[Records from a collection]
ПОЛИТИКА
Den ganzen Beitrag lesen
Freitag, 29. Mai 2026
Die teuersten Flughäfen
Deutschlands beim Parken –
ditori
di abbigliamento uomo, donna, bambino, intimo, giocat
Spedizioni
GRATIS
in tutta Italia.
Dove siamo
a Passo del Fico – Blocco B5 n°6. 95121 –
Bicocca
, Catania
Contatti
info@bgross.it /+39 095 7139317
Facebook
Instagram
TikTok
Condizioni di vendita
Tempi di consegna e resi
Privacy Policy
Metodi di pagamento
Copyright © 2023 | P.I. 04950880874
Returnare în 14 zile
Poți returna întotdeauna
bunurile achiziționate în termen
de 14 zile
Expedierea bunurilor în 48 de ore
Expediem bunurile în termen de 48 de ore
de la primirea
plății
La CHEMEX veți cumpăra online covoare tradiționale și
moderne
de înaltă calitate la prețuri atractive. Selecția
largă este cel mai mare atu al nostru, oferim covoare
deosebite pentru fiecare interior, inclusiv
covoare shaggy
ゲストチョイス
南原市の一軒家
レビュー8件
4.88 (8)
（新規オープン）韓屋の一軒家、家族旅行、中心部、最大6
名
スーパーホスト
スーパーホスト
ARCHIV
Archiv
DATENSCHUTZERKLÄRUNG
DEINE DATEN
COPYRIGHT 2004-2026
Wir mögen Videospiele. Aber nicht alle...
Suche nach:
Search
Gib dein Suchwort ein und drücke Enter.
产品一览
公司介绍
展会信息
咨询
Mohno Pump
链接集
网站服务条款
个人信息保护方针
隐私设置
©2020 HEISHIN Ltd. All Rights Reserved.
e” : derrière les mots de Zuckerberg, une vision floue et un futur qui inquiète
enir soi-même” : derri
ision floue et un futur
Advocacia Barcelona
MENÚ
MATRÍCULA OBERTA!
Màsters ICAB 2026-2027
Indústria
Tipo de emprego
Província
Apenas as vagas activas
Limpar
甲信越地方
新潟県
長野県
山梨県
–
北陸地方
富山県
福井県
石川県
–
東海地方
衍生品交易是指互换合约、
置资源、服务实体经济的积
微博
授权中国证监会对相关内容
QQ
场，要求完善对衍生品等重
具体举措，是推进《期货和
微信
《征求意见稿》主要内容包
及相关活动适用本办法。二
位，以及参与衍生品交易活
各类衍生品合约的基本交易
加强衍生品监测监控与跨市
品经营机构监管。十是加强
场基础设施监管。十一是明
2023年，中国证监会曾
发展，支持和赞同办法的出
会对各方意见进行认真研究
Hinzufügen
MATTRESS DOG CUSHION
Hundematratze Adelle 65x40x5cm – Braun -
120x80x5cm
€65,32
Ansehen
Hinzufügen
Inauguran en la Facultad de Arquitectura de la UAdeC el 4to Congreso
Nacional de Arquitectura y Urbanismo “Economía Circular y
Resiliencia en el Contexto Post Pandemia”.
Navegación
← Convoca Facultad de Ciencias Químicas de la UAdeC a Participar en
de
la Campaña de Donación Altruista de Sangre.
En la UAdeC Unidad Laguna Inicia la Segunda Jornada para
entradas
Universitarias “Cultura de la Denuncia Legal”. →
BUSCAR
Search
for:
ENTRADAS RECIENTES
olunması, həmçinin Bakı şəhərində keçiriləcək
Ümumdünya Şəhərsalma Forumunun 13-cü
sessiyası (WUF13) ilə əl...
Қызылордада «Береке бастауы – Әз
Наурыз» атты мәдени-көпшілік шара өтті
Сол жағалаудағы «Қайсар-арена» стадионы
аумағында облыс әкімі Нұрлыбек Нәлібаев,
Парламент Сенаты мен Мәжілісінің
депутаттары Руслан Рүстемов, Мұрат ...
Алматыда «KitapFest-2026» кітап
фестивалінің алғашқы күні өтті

REQUIRED ACTION>
Return all of the entries word for word.

SOLUTION TO THIS PROBLEM>
ПОЛИТИКА
Den ganzen Beitrag lesen
Freitag, 29. Mai 2026
Die teuersten Flughäfen
Deutschlands beim Parken –
ditori
di abbigliamento uomo, donna, bambino, intimo, giocat
Spedizioni
GRATIS
in tutta Italia.
Dove siamo
a Passo del Fico – Blocco B5 n°6. 95121 –
Bicocca
, Catania
Contatti
info@bgross.it /+39 095 7139317
Facebook
Instagram
TikTok
Condizioni di vendita
Tempi di consegna e resi
Privacy Policy
Metodi di pagamento
Copyright © 2023 | P.I. 04950880874
Returnare în 14 zile
Poți returna întotdeauna
bunurile achiziționate în termen
de 14 zile
Expedierea bunurilor în 48 de ore
Expediem bunurile în termen de 48 de ore
de la primirea
plății
La CHEMEX veți cumpăra online covoare tradiționale și
moderne
de înaltă calitate la prețuri atractive. Selecția
largă este cel mai mare atu al nostru, oferim covoare
deosebite pentru fiecare interior, inclusiv
covoare shaggy
ゲストチョイス
南原市の一軒家
レビュー8件
4.88 (8)
（新規オープン）韓屋の一軒家、家族旅行、中心部、最大6
名
スーパーホスト
スーパーホスト
ARCHIV
Archiv
DATENSCHUTZERKLÄRUNG
DEINE DATEN
COPYRIGHT 2004-2026
Wir mögen Videospiele. Aber nicht alle...
Suche nach:
Search
Gib dein Suchwort ein und drücke Enter.
产品一览
公司介绍
展会信息
咨询
Mohno Pump
链接集
网站服务条款
个人信息保护方针
隐私设置
©2020 HEISHIN Ltd. All Rights Reserved.
e” : derrière les mots de Zuckerberg, une vision floue et un futur qui inquiète
enir soi-même” : derri
ision floue et un futur
Advocacia Barcelona
MENÚ
MATRÍCULA OBERTA!
Màsters ICAB 2026-2027
Indústria
Tipo de emprego
Província
Apenas as vagas activas
Limpar
甲信越地方
新潟県
長野県
山梨県
–
北陸地方
富山県
福井県
石川県
–
東海地方
衍生品交易是指互换合约、
置资源、服务实体经济的积
微博
授权中国证监会对相关内容
QQ
场，要求完善对衍生品等重
具体举措，是推进《期货和
微信
《征求意见稿》主要内容包
及相关活动适用本办法。二
位，以及参与衍生品交易活
各类衍生品合约的基本交易
加强衍生品监测监控与跨市
品经营机构监管。十是加强
场基础设施监管。十一是明
2023年，中国证监会曾
发展，支持和赞同办法的出
会对各方意见进行认真研究
Hinzufügen
MATTRESS DOG CUSHION
Hundematratze Adelle 65x40x5cm – Braun -
120x80x5cm
€65,32
Ansehen
Hinzufügen
Inauguran en la Facultad de Arquitectura de la UAdeC el 4to Congreso
Nacional de Arquitectura y Urbanismo “Economía Circular y
Resiliencia en el Contexto Post Pandemia”.
Navegación
← Convoca Facultad de Ciencias Químicas de la UAdeC a Participar en
de
la Campaña de Donación Altruista de Sangre.
En la UAdeC Unidad Laguna Inicia la Segunda Jornada para
entradas
Universitarias “Cultura de la Denuncia Legal”. →
BUSCAR
Search
for:
ENTRADAS RECIENTES
olunması, həmçinin Bakı şəhərində keçiriləcək
Ümumdünya Şəhərsalma Forumunun 13-cü
sessiyası (WUF13) ilə əl...
Қызылордада «Береке бастауы – Әз
Наурыз» атты мәдени-көпшілік шара өтті
Сол жағалаудағы «Қайсар-арена» стадионы
аумағында облыс әкімі Нұрлыбек Нәлібаев,
Парламент Сенаты мен Мәжілісінің
депутаттары Руслан Рүстемов, Мұрат ...
Алматыда «KitapFest-2026» кітап
фестивалінің алғашқы күні өтті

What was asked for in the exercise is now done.